Alcalinisation / « anti-acide alimentaire »
Concept marketing (listes PRAL, eaux bicarbonatées). Impact réel sur pH œsophagien limité comparé aux IPP. Ne remplace pas un traitement médical quand indiqué.
Interactions médicaments et alimentation
Les IPP modifient l’absorption de B12, magnésium, fer à long terme : surveiller si traitement chronique. Espacer la prise de lévothyroxine, biphosphonates, clopidogrel (selon forme) des repas selon RCP.
Les anti-acides pris à la demande peuvent interagir avec de nombreux médicaments : rappeler d’espacer de 2 à 4 heures.
Cas cliniques fréquents
Femme 45 ans, pyrosis postprandial, IMC normal, IPP efficace mais rechute à l’arrêt
Travailler repas du soir (horaire, volume), alcool du week-end, position nocturne. Essai de sevrage IPP progressif sous contrôle gastro, pas régime draconien.
Homme 52 ans, RGO + surpoids abdominal, ronflements
Suspicion RGO nocturne aggravé par apnée du sommeil. Perte de poids + évaluation ORL/sommeil : l’alimentation seule ne suffit pas.
Patient végétarien, reflux après légumineuses
Distension par fibres et oligosaccharides : cuisson prolongée, trempage, introduction progressive. Ce n’est pas une « intolérance universelle aux légumineuses en RGO ».
Ce que l’alimentation ne fait pas en RGO
- Ne traite pas une sténose œsophagienne ou un Barrett sans suivi spécialisé
- Ne remplace pas l’IPP en phase aiguë d’œsophagite sévère
- Ne prouve pas qu’un aliment est « toxique » pour tous parce qu’il figure sur une infographie
- Ne justifie pas des tests IgG alimentaires non validés pour expliquer le reflux
Questions patients fréquentes
« Dois-je arrêter le café définitivement ? »
Essai structuré : café décaféiné vs regular, même horaire, journal 1 semaine chacun. Beaucoup de patients tolèrent une tasse le matin à jeun.
« Le vinaigre de cidre soigne-t-il le reflux ? »
Données cliniques insuffisantes. Risque d’irritation si œsophagite. Déconseiller comme traitement.
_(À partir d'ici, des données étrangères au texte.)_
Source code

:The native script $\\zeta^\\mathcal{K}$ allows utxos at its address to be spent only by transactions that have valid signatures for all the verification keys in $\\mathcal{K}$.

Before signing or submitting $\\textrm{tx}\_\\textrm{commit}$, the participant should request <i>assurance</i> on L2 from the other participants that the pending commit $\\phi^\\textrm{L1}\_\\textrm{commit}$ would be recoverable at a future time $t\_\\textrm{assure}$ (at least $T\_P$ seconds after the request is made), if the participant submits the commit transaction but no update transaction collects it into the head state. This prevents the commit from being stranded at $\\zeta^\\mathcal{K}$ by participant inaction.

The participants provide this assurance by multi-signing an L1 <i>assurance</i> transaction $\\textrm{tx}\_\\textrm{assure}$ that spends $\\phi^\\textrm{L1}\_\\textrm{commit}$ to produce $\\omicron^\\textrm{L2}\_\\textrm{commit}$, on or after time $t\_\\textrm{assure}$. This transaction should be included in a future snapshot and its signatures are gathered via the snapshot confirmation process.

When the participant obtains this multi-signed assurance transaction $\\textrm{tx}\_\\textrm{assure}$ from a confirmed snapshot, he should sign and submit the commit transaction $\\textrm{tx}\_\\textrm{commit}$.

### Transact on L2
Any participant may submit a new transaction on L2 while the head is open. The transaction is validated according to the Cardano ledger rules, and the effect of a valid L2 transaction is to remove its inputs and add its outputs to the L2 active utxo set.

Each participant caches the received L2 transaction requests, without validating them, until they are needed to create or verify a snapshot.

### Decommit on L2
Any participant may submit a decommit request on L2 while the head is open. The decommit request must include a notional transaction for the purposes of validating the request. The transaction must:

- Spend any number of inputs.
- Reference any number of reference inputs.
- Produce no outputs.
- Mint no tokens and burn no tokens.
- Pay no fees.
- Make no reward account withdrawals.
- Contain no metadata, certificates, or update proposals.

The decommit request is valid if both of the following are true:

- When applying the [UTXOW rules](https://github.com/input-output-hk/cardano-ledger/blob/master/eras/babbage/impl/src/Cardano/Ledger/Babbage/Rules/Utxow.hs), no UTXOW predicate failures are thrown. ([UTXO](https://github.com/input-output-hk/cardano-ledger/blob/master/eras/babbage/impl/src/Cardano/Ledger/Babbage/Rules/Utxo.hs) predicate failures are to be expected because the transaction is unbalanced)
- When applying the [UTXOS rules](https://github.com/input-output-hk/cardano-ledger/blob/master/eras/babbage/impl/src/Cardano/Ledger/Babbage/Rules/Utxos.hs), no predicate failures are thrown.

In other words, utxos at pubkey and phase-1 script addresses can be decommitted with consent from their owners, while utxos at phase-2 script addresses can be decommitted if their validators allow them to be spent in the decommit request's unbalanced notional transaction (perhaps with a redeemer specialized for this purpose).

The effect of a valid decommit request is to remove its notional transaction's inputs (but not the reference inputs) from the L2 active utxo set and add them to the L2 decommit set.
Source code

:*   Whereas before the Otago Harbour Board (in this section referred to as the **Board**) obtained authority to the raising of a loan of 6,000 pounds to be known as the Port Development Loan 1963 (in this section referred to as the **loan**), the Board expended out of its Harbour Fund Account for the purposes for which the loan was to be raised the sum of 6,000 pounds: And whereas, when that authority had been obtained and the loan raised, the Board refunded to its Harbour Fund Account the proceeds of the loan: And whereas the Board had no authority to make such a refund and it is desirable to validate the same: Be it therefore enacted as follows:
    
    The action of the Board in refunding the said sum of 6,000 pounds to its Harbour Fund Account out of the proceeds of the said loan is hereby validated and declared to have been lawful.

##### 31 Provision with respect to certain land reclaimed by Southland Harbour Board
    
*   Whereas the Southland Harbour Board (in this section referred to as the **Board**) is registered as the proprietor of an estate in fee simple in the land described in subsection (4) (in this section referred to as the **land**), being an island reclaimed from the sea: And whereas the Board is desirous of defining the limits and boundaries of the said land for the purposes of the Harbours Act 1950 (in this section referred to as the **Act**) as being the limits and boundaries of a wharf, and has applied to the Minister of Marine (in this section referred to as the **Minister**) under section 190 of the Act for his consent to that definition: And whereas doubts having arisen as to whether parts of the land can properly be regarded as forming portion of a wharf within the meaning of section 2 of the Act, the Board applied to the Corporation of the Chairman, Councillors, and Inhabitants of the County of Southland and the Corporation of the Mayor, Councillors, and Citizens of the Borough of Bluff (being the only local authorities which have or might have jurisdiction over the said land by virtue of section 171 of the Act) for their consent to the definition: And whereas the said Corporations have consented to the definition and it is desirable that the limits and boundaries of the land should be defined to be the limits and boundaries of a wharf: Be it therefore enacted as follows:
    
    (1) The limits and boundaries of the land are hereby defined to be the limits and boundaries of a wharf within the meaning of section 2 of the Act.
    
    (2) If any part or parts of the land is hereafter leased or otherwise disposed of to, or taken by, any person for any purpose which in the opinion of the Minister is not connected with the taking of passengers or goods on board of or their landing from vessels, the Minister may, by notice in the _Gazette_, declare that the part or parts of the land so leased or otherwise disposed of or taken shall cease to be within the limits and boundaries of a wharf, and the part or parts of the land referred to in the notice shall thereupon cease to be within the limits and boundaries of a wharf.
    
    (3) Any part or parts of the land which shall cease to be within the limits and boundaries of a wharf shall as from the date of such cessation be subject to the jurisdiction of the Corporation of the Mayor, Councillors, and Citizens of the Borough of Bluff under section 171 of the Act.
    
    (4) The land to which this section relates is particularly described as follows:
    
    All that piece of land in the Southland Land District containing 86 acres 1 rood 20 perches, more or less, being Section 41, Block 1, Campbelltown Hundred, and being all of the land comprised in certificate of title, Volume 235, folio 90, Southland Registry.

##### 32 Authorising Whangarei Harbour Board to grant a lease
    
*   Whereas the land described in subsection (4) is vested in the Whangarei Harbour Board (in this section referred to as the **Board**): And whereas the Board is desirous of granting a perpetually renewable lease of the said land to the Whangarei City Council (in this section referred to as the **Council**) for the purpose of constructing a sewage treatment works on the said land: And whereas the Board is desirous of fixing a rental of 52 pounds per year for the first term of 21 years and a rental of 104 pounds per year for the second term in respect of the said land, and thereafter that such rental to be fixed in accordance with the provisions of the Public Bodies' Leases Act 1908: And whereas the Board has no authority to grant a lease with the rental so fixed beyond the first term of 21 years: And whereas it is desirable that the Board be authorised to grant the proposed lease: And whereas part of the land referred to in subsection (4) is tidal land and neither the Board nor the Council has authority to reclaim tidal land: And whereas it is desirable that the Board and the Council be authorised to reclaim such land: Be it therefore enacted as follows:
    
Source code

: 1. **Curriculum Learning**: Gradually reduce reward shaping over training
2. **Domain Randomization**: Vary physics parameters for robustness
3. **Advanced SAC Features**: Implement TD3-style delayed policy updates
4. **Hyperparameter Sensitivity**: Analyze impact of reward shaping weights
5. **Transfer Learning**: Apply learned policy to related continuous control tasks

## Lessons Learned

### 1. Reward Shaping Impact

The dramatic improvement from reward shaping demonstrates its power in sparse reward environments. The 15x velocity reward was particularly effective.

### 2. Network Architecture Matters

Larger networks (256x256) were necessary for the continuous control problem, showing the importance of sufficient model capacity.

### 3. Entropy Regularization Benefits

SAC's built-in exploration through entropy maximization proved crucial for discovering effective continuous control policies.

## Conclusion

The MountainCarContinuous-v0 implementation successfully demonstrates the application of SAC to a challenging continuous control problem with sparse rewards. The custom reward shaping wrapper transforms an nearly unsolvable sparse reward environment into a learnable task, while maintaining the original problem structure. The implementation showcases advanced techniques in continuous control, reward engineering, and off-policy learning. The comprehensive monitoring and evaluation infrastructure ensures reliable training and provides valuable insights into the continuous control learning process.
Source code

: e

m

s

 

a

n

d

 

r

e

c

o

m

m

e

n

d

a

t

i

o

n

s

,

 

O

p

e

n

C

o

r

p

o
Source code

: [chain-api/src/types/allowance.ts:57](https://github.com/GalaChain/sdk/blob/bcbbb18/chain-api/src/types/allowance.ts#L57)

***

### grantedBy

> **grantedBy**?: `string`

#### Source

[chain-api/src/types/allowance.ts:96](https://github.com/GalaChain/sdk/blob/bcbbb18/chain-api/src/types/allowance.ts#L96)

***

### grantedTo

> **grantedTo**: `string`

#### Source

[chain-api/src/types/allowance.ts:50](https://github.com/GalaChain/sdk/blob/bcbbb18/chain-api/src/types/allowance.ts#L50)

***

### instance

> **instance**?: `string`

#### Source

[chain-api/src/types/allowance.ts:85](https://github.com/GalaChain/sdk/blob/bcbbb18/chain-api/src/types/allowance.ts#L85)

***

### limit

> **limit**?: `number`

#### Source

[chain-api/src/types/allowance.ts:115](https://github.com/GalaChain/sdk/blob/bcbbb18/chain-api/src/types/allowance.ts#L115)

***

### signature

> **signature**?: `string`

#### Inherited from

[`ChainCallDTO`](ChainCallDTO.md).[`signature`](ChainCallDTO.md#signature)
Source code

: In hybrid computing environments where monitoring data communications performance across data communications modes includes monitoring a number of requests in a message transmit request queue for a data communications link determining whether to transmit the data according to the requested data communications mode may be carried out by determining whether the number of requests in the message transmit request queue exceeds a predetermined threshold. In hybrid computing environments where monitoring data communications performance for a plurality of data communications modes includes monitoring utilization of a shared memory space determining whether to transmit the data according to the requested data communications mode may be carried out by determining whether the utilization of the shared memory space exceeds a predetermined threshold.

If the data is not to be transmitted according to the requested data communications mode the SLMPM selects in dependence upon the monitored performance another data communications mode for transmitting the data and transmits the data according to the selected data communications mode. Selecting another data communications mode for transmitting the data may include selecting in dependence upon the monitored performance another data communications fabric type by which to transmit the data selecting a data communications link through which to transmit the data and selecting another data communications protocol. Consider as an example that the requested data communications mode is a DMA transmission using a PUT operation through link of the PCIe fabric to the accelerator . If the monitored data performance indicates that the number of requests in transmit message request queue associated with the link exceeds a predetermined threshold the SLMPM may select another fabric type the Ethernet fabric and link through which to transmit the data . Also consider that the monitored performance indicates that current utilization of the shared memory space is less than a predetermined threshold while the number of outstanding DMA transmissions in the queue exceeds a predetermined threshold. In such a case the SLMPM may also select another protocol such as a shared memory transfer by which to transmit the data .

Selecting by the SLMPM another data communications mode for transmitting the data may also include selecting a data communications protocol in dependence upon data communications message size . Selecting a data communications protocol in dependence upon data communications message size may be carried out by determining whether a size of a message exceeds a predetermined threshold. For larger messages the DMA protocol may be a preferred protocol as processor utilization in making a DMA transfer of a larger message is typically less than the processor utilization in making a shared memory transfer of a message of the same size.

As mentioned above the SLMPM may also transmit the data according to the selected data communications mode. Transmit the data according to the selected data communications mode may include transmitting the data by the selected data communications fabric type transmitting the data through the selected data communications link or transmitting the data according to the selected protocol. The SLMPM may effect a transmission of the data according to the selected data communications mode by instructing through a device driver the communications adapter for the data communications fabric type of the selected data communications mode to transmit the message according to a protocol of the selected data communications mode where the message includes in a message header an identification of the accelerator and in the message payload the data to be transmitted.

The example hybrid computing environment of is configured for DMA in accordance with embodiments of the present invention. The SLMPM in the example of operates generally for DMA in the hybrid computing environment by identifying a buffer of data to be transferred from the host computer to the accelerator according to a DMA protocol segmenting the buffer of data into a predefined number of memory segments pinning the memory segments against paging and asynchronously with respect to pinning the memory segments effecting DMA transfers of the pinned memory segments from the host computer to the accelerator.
« Je mange sans gluten, ça aide ? »
Seulement si maladie cœliaque ou sensibilité avérée au blé. Pas d’effet RGO spécifique démontré chez non-cœliaques.
Suivi et réévaluation
Proposer un essai diététique de 4 à 6 semaines avec journal minimal (heure repas, volume, symptômes 0-10, sommeil). Réévaluer avant d’ajouter restrictions supplémentaires ou compléments « barrière œsophagienne » commercialisés (alginate, Gaviscon : efficaces en add-on, pas substitut IPP si indication formelle).
Pour le professionnel intégratif, l’enjeu est de sortir le patient de la culpabilité alimentaire tout en conservant des leviers prouvés : poids, timing, individualisation. En RGO, l’alimentation ne remplace pas l’IPP quand il y a une œsophagite, mais elle réduit les rechutes quand on la traite comme un profil individuel, pas comme une liste universelle.